Handing out a schema is like signing a contract: it becomes carved in stone. Schemas you have shared with business partners should be regarded as immutable. There’s really no such thing as a schema change. There’s only new schemas…
That’s why I’m all for building schemas with flexibility in mind. They should only be as strict as they really, really, really need to be (and even then subtract another 20%
). If you’re the schema creator, you have to keep that in mind all the time, and you must think about the possible scenarios that may result from what you are doing.
Don’t think about schemas as a developer, think about them as a business user.
Here’s an example: do you really want to refuse a 100.000€ order message with an “invalid messsage” error the moment you receive it – annoying the crap out of your customer, your salespeople, and probably your CEO in the process – because the customer’s software may not be as strict as yours and he accidently misformatted the order date? Keep in mind that there (usually) are humans in your organisation, who can look at that misformatted date and either interpret it, or pick up the phone and call the customer. The goal is not avoiding errors, the goal is allowing the order to be processed even in case of correctable errors.

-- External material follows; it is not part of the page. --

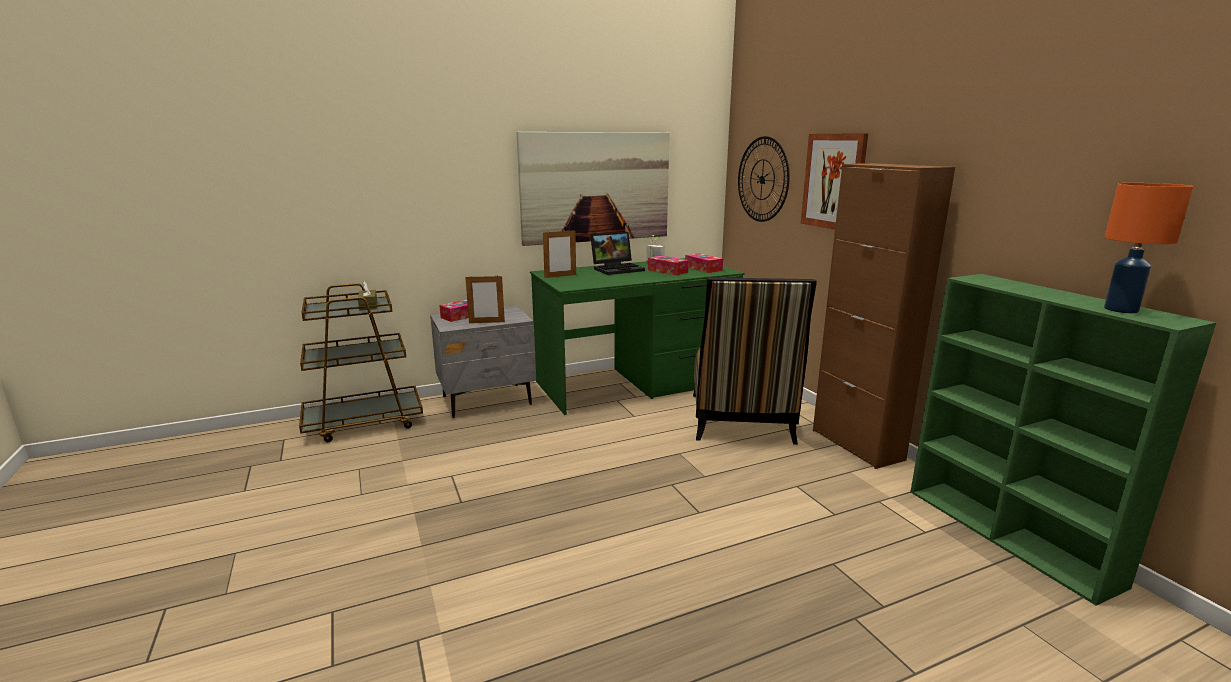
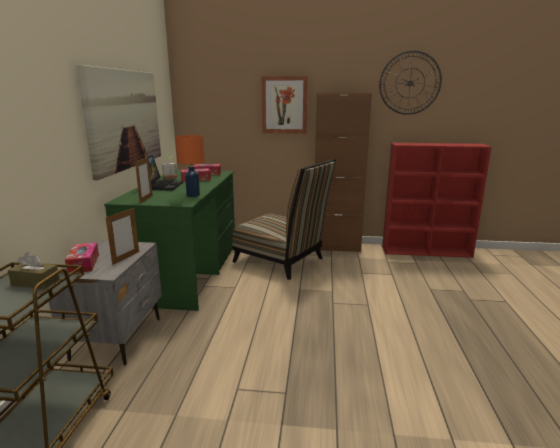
camera: 60 degrees left, 0 degrees up
(762, 179) = (216, 108): wall clock -> wall clock (410, 83)
(1009, 536) = (427, 251): green bookcase -> red bookcase
(1121, 310) = (462, 144): orange table lamp -> orange table lamp (193, 195)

In other words, you should be able to deal with a lot of eventualities in the business processes that sit behind your interfaces. That’s the place where you really define your level of flexibility. Your XML schemas should allow for that flexibility.
A good way to think about that is to regard messsages you receive from customers not as something that needs to be stuffed in databases and therefore needs to be tightly controlled.
The XML order message you receive from your customer isn’t the order itself!
Instead, it’s just the trigger that starts your internal order process, during which you can validate, correct, enrich, and route the data to wherever it needs to be. The result of that process is an order (and probably some other things as well).